Duchenne muscular dystrophy (DMD) is a recessive X-linked
form of muscular dystrophy, a neuromuscular condition caused by mutations in
the dystrophin gene.  Symptoms of DMD
include muscle degeneration, breathing and walking difficulties, and first
appear in affected children before the age of 5.

The advent of stem cell studies holds much promise for the
treatment and repair of dystrophic muscle in this condition.  In an article published in Skeletal Muscle, Parker et al. develop an improved pre-clinical
model of myogenic stem cell transplantation, and test this in both canine-mouse
and canine-canine assays.  Previous
experiments using murine-murine transplantation have demonstrated that adult
murine satellite stem cells with engraftment potential in dystrophin deficient
(mdx) mice express CXCR4.  In the current
study, Parker
et al demonstrate that although
CXCR4 expressing cells are important for donor muscle engraftment, FACS sorted
CXCR4-positive cells actually display decreased engraftment.  They found engraftment and proliferation of
donor cells to be significantly increased in the presence of diprotin A, a
positive enhancer of CXCR4-SDF-1 binding. 

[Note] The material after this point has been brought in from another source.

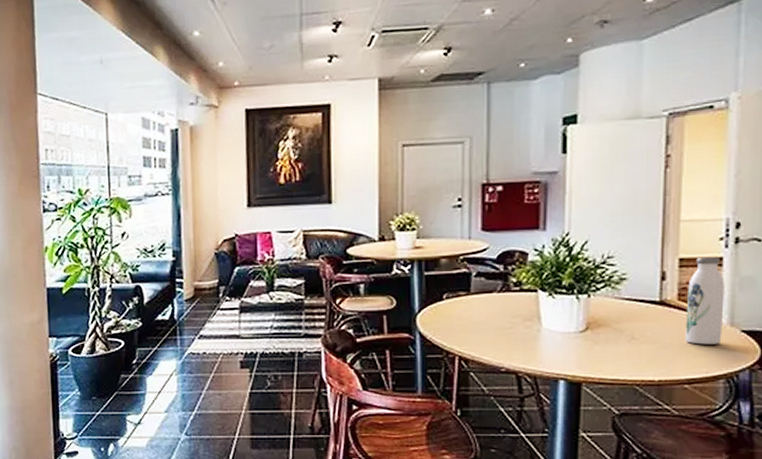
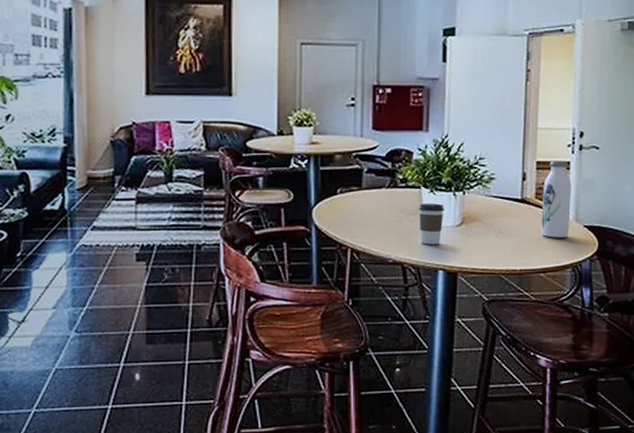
coffee cup: none [536,307,565,353] -> present [419,203,444,245]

The study clearly demonstrates the importance of diprotin A in muscle
cell engraftment, and highlights the use of xenotransplantation to assess the
efficacy of muscle stem cell populations in a pre-clinical setting.

Skeletal Muscle is a peer
reviewed, open access, online journal that publishes articles investigating
molecular mechanisms underlying the biology of skeletal muscle.  A wide range of skeletal muscle biology is
included: development, metabolism, the regulation of mass and function, aging,
degeneration, dystrophy and regeneration. 
The emphasis is on understanding adult skeletal muscle, its maintenance and
its interactions with non-muscle cell types and regulatory modulators.